Biologics for psoriasis: current evidence and future use
Psoriasis is a chronic immune-mediated inflammatory disease which, in its severe form, is associated with significant comorbidities and increased mortality.1,2 Effective, long-term treatment of plaque psoriasis is challenging. Dermatologists are faced with an array of treatment options, and there is a wide variability in both initial response to treatment, response over time and side-effects. Consequently, dermatologists must continually adapt and/or change therapies as required, on a patient-by-patient basis.
Several biologic agents have emerged over the past 10 years for the treatment of moderate-to-severe plaque psoriasis, providing valuable alternatives for patients who have failed to respond to conventional topical and systemic agents or for whom these agents are contraindicated. These biologics are diverse in nature, but share an ability to block specific steps in the inflammatory process, thereby offering a targeted approach to therapy, while providing valuable insights into the mechanisms underlying disease pathology.3 Although tumour necrosis factor (TNF)-α signalling is the target for several of the biologics in use for psoriasis, including infliximab, adalimumab and etanercept, other important targets have emerged. These newer targets include interleukin (IL)-12/IL-23, which are targeted by ustekinumab, and IL-17.
Biologic agents have entered mainstream clinical practice for the treatment of moderate-to-severe plaque psoriasis, and clinical experience with them is expanding rapidly. An in-depth understanding of the real-life capabilities, in terms of both efficacy and safety of biologics is emerging, in large part through data from national registries. However, biologic agents represent a relatively recent therapeutic option for psoriasis and, thus, there is a relative paucity of long-term safety data. Treatment guidelines rank biologics as the third-line treatment option for plaque psoriasis, after topical, photo and systemic therapies.4,5 The efficacy of biologics in plaque psoriasis is now generally accepted, with a number of studies reporting positive data for up to 3 years of continuous use,6–9 whereas demonstration of safety requires ongoing evaluation and long-term follow-up. In the U.K., the British Association of Dermatologists (BAD) Biologic Interventions Register (BADBIR) collects data on the long-term safety of biologic and conventional systemic treatments for psoriasis.10 Inclusion in the BADBIR is recommended by the National Institute for Health and Clinical Excellence (NICE) for all patients with psoriasis receiving biologic therapy.
For patients with moderate-to-severe psoriasis who have not responded to conventional systemic therapy such as methotrexate, several factors may influence the choice of first biologic, including physician and patient preference, disease severity and comorbidities. The BAD and European treatment guidelines4,5 recommend TNF antagonists as first-line biologic therapy due to the availability of clinical safety data across a number of disease areas. However, these guidelines may be adjusted as psoriasis biologics registers and open-label extension studies begin to provide long-term safety profiles.
Clinical trial data inform us that patients whose psoriasis has improved significantly on a biologic should generally be continued on their treatment regimen in order to prevent relapse. This guidance is particularly pertinent with the current absence of systemic biomarkers of disease remission. However, dermatologists may choose to stop a specific biologic therapy in the event of slow or inadequate response, occurrence of adverse events or under special circumstances, such as elective surgery, vaccination with live virus or pregnancy.4,5
In such cases where a biologic treatment fails to show initial or prolonged efficacy, it is already clear that sequential use of these agents is both an effective and valuable treatment strategy. Importantly, different biologics appear to behave as distinct drug classes in this regard, with failure of one agent not necessarily predictive of failure with another.11 Crucially, however, there is little formal guidance on how best to sequence the use of biologic agents, and most of the evidence available to inform such decisions is anecdotal.

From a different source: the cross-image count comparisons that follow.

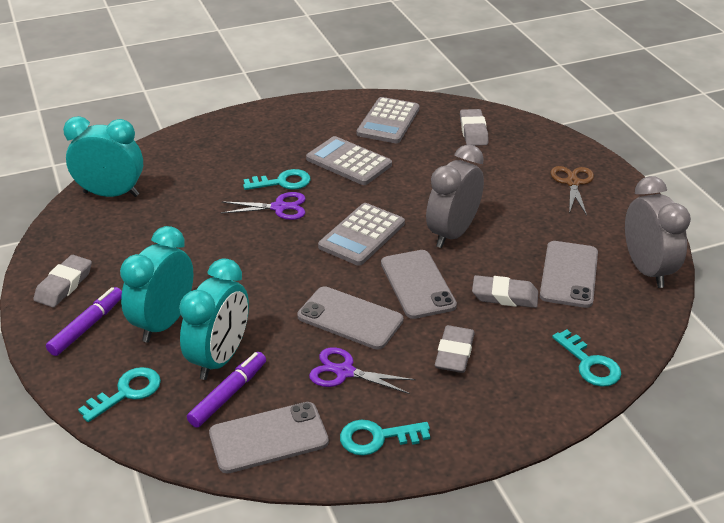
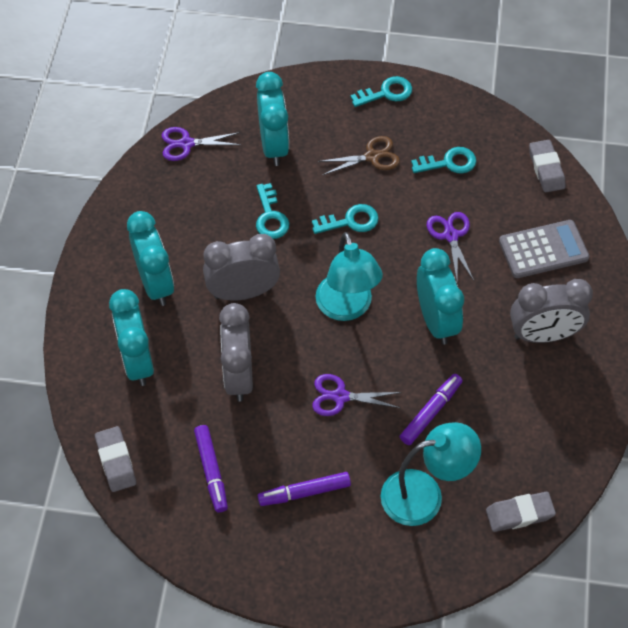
grey calculator: [306,136,392,185] [318,203,405,266] [357,97,420,143] = 3 -> [499,220,589,278] = 1
grey clock: [426,144,484,248] [625,176,691,288] = 2 -> [203,234,280,301] [219,303,253,402] [510,279,593,343] = 3
grey eraser: [34,255,92,307] [435,325,475,373] [460,109,489,146] [472,275,538,308] = 4 -> [95,426,136,492] [486,492,556,532] [529,140,566,192] = 3
grey phone: [209,402,329,474] [297,286,403,350] [381,250,457,319] [540,241,598,308] = 4 -> none = 0
purple marker: [46,287,122,356] [187,352,266,428] = 2 -> [194,425,228,513] [258,472,351,506] [400,374,463,445] = 3
purple scissors: [221,192,305,220] [309,347,416,394] = 2 -> [162,127,241,161] [312,374,402,416] [427,212,474,281] = 3
turquoise clock: [63,116,143,197] [120,226,193,342] [179,258,249,380] = 3 -> [109,289,154,386] [127,211,174,306] [256,72,289,166] [417,248,464,345] = 4
turquoise lamp: none = 0 -> [315,232,383,321] [381,422,481,526] = 2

It is clear that the treatment of moderate-to-severe psoriasis is a complex area, with the guidelines for best practice still evolving. For biologic therapies, a number of key questions remain: How do the safety and efficacy profiles of these agents compare with each other and with non-biologic treatments? At what stage and in what order should they be introduced? Can individual biologic therapies be used intermittently without losing efficacy? How should their sequential use be managed in patients demonstrating adverse events or inadequate disease control? Are there data available to guide treatment decisions and facilitate the prediction of short- and long-term response and toxicity? This supplement aims to address these questions by reviewing the current evidence base for biologics in the treatment of moderate-to-severe psoriasis, specifically focusing on long-term safety data, the available information from clinical practice on switching between therapies, and real-world experience from experts on the use of biologics. The articles aim to provide practical insights to help dermatologists address the challenges they face in deciding on appropriate treatment for individual patients.
Funding sources
Editorial support for this article was funded by Janssen. Editorial control resided with the author. The author received no honoraria or other form of financial support related to the development of this manuscript. Funding for publication of this supplement was provided by Janssen.
Conflicts of interest
C.E.M.G. has received honoraria and/or research support from Abbott, Biotest, Celgene, Incyte, Janssen, LEO, MSD, Novartis, Pfizer and Stiefel U.K., a GSK company.